I also meant to say that I think that the reason Christianity has got so het up about paganism down the years is that for most of our history paganism was its main 'rival'. By turning it into something to be feared the Church could stop its followers going back to the 'old ways'.

PeachyIsNowAChristmasFruit Sat 23-Dec-06 11:05:44

I have to say my Humanism comes close to, and initially from, Chrsitianity. It also bears a resemblance to Buddhism though.

The pagan system is not dissimilar to Hinduism- they have three Gods, (Brahma,, Vishnu, Shiva) that come from ne almighty 'source' of all- Brahma. This is known as the Trimurti, not at all disimilar from the Trnity. Lao, we did a portion of the Vedantic texts the other day that contained a genesis story not at all dissimilar to the Bible.

One of the big fascinations of my course is how interlinked it all is.

(BTW, for any scholars out there- I do know the argument about Hinduism not existing, but as far as I an see in my unacademic way, Hinduism seems to be the root, shivism etc the worship systems).

nearlythree Sat 23-Dec-06 11:23:00

Exactly, Peachy. And you don't get Christians being warned off visiting Hindu temples, do you? Which makes me think that the Church's dislike of Paganism is less about the welfare of its members and more about protecting its power.
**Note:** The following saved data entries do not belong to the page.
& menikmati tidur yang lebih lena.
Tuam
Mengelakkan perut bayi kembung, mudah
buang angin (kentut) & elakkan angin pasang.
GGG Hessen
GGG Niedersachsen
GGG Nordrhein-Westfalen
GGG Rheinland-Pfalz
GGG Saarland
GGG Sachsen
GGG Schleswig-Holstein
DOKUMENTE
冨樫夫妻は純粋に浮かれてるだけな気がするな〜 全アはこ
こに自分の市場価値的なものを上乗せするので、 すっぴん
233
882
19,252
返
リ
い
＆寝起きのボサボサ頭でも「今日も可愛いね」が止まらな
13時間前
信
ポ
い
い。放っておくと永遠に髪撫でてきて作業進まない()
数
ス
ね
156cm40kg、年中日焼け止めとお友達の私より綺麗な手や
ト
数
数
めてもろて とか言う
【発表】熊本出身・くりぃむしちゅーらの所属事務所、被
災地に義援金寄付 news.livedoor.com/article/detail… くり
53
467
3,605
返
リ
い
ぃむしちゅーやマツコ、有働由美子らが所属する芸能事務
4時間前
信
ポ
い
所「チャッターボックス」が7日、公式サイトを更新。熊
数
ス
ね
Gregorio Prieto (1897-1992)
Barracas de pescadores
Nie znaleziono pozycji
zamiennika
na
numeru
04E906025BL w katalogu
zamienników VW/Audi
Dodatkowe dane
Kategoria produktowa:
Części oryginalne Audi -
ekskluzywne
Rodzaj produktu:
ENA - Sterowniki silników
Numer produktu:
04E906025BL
PeachyIsNowAChristmasFruit Sat 23-Dec-06 11:39:53

The Hindu temple we visited (rather Ashram) was incredibly welsmoing, we all aprticipated. Some Hindus consider Christ as a manifestation of a deity though, and have imahges of him on their altars. The Mosque, Synagogue, Buddhist retreat all very welcoming, and the Jain and Sikh places of worship even fed us. JNot a question raised. We've had no inite from any Christian places of worship, Obv we've all been to them anyway so that could well bre it, that simple. Would be nice though- just doesn't feel welcoming.
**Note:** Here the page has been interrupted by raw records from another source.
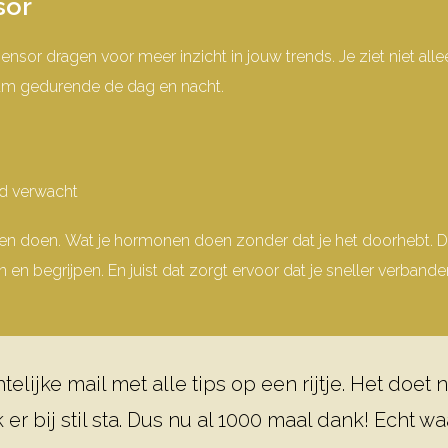
sor
sensor dragen voor meer inzicht in jouw trends.
Je ziet niet al
am gedurende de dag en nacht.
ad verwacht
ten doen.
Wat je hormonen doen zonder dat je het doorhebt.
D
n en begrijpen.
En juist dat zorgt ervoor dat je sneller verban
elijke mail met alle tips op een rijtje. Het doet 
 er bij stil sta. Dus nu al 1000 maal dank! Echt 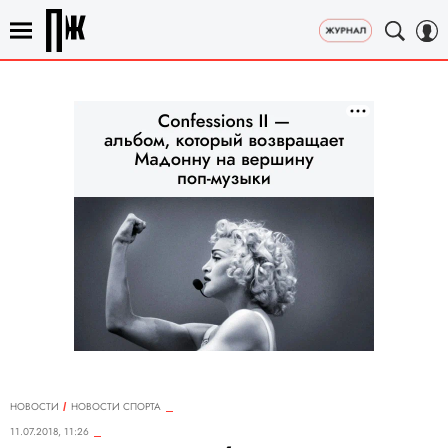
НОВОСТИ
НОВОСТИ СПОРТА
11.07.2018, 11:26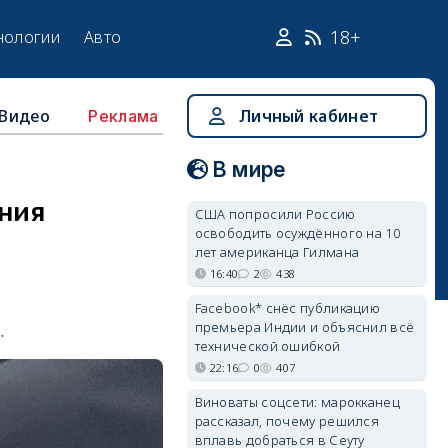
18+
нологии
Авто
Видео
Личный кабинет
Реклама
В мире
ения
США попросили Россию
освободить осуждённого на 10
лет американца Гилмана
16:40
2
438
Facebook* снёс публикацию
премьера Индии и объяснил всё
.
технической ошибкой
22:16
0
407
Виноваты соцсети: марокканец
рассказал, почему решился
вплавь добраться в Сеуту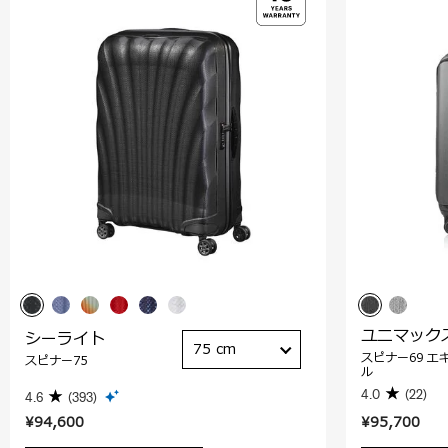
ユニマック
シーライト
75 cm
スピナー69 エ
スピナー75
ル
4.0
(22)
4.6
(393)
¥94,600
¥95,700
Now me, i think any religion that teaches love and tolerance is OK. However, as I am doing my dissertation on Religion and Slavery i think I'll find a lot of examples where it doesn't happen

nearlythree Sat 23-Dec-06 13:32:29

I shouldn't think it has even occured to the Church to invite you - they don't seem to have grasped that, whilst we are still a Christian country of sorts, we are no longer a church-going one. They probably assume most of you come from a Christian background - they haven't yet grasped that many people from such backgrounds nevertheless view the concept of visiting a church or cathedral in the same way that they do a trip to a temple or mosque.

Interesting, although about the slavery dissertation. Obviously Christianity doesn't have a great record on this - hardly surprising when you read Paul - but then it was also Christians that were the driving force behind the abolition movement.
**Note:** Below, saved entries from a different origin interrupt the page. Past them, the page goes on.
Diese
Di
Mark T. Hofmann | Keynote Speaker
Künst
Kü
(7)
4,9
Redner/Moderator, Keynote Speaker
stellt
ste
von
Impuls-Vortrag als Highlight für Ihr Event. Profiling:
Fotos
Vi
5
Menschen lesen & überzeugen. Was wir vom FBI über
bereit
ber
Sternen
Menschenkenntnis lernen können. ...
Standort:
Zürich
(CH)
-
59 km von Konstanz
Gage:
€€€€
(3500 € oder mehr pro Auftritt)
I think most religions preach love and tolerance. It's people that don't.

PeachyIsNowAChristmasFruit Sat 23-Dec-06 14:19:15

Yes, its that pro / against history that amde me choose it as a topic. There's also loads of slavery in Islam (and pre-Islam) and also Judaism of course.

I agree that most religions preach love, its just peolpe don't seem to be able to focus on that aspect of the message, which is sad. Whether you believe in Christ as Messiah or not, his message was fanatastic (and radical). Its a shame more peole cannot focus on that.

JBeth Tue 13-Nov-12 20:55:10

I agree it has pagan origins but all those associations have lost their significance today. So I think it is really down to conscience how far you take Christmas now. I see it as a national holiday. I'm a passionately committed Christian but don't go to church at Christmas. Our Christmas is a quiet day with a few gifts for the children. But I have friends who are evangelical Baptists and they only go the church service with no tree or gifts etc. Others of their church, have nothing to do with Christmas at all while others have a huge vulgar affair and go to both church and a week of parties. Our heart motive is everything when it comes to doing right as a Christian.

exexpat Tue 13-Nov-12 21:04:42


JBeth - no one else has posted on this thread for nearly six years. If you want to discuss Christmas, it might be a better idea to start a new thread somewhere.